**Task**
Go over the lines below, and when one contains the word "http", copy it.

+++ Listed records +++

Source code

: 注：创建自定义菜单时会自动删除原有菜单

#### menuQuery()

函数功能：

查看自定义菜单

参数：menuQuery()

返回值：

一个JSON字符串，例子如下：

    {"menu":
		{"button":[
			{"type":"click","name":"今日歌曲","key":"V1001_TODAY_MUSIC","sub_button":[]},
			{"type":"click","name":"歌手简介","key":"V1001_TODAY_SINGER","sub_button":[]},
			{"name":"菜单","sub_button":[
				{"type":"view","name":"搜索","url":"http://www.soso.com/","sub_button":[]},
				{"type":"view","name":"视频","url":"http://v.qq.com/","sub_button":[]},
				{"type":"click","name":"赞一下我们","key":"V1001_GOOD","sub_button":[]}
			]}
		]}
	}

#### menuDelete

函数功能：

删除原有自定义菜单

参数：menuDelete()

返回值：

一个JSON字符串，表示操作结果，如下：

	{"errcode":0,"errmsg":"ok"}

+++

**Result for this task**
				{"type":"view","name":"搜索","url":"http://www.soso.com/","sub_button":[]},
				{"type":"view","name":"视频","url":"http://v.qq.com/","sub_button":[]},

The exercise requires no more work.